E quando iam para a cama, ela era apaixonada, mas também muito terna e possessiva. Estava sempre a tocar-lhe no rosto, e a beijá-lo, e a dizer: ― Somos verdadeiramente almas gémeas.
E estas palavras punham um frio no coração de Astorre. Não queria que ela fosse a alma gêmea de um homem como ele. Nesses momentos, ansiava pela virtude clássica, mas não conseguia deixar de continuar a procurá-la.
Ficava quatro ou cinco horas. Às três da manhã, ia-se embora. Por vezes, quando ela estava a dormir, tardava-se uns instantes a olhá-la, e via no relaxamento dos seus músculos faciais uma triste vulnerabilidade e uma luta, como se os demônios que escondia nos recônditos mais íntimos de si mesma quisessem libertar-se.
Certa noite, saiu mais cedo de uma destas visitas a Rosie. Quando chegou ao carro, Monza disse-lhe que tinha uma mensagem urgente para telefonar a um tal sr. Juice. Era o nome de código que ele e Heskow usavam, de modo que pegou imediatamente no telefone do carro.
A voz de Heskow soou com uma nota de premência.
― Não poso falar pelo telefone ― disse. ― Temos de encontrar-nos imediatamente.
― Onde?
― Vou estar à porta do Madison Square Garden. Apanhe-me de passagem. Dentro de uma hora.
Quando passou pelo Garden, Astorre viu Heskow no passeio. Monza parou o carro diante dele, com a arma pousada no colo. Astorre abriu a porta e Heskow saltou para o banco da frente. O frio pusera-lhe manchas de umidade na cara
― Tem um sarilho dos grandes ― disse.
Astorre sentiu o gelo descer-lhe pela espinha. ― Os filhos? ― perguntou.
Heskow assentiu.
― O Portella apanhou o seu primo Marcantonio e tem-no escondido algures.

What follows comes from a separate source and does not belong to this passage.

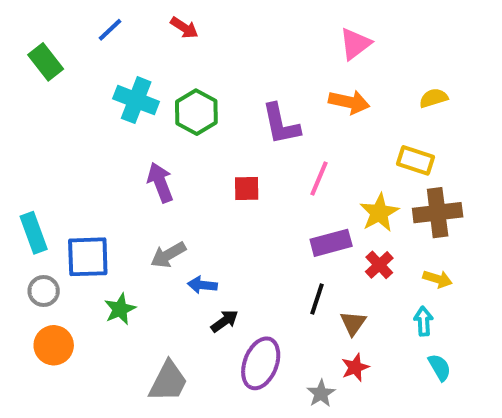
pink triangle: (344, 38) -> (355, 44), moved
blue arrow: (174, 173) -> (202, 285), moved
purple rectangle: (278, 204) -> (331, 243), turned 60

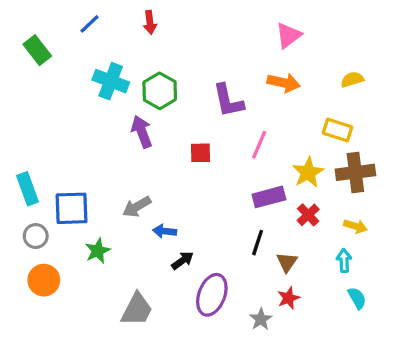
red arrow: (184, 28) -> (150, 22), turned 50
purple arrow: (160, 182) -> (142, 132), moved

Não sei onde. Amanhã vai convidá-lo para um encontro. Quer trocar qualquer coisa pelo refém. Mas se a coisa não correr bem, tem uma equipe de quatro atiradores pronta para si. Vai usar os seus próprios homens. Tentou passar-me o serviço, mas eu recusei.
Estavam numa rua escura.
― Obrigado ― disse Astorre. ― Onde é que posso deixá-lo?
― Aqui mesmo. O meu carro está a um quarteirão de distância. Astorre compreendeu. Heskow tinha medo de ser visto com ele.
― Mais uma coisa ― acrescentou Heskow. ― Sabe da suite do Portella no hotel privado? O irmão dele, o Bruno, está a usá-la esta noite com uma gaja qualquer. Sem guarda-costas.
― Mais uma vez obrigado ― disse Astorre. Abriu a porta do carro e Heskow desapareceu na escuridão.
Marcantonio Aprile estava na sua última reunião do dia, e queria torná-la o mais curta possível. Eram sete da tarde e tinha um compromisso para jantar às nove.
A reunião era com o seu produtor preferido e melhor amigo na indústria do cinema, um homem chamado Steve Brody, que nunca ultrapassava os orçamentos, tinha um faro incrível para histórias dramáticas e muitas vezes lhe apresentava jovens atrizes prometedoras que precisavam de um pequeno empurrão nas suas carreiras.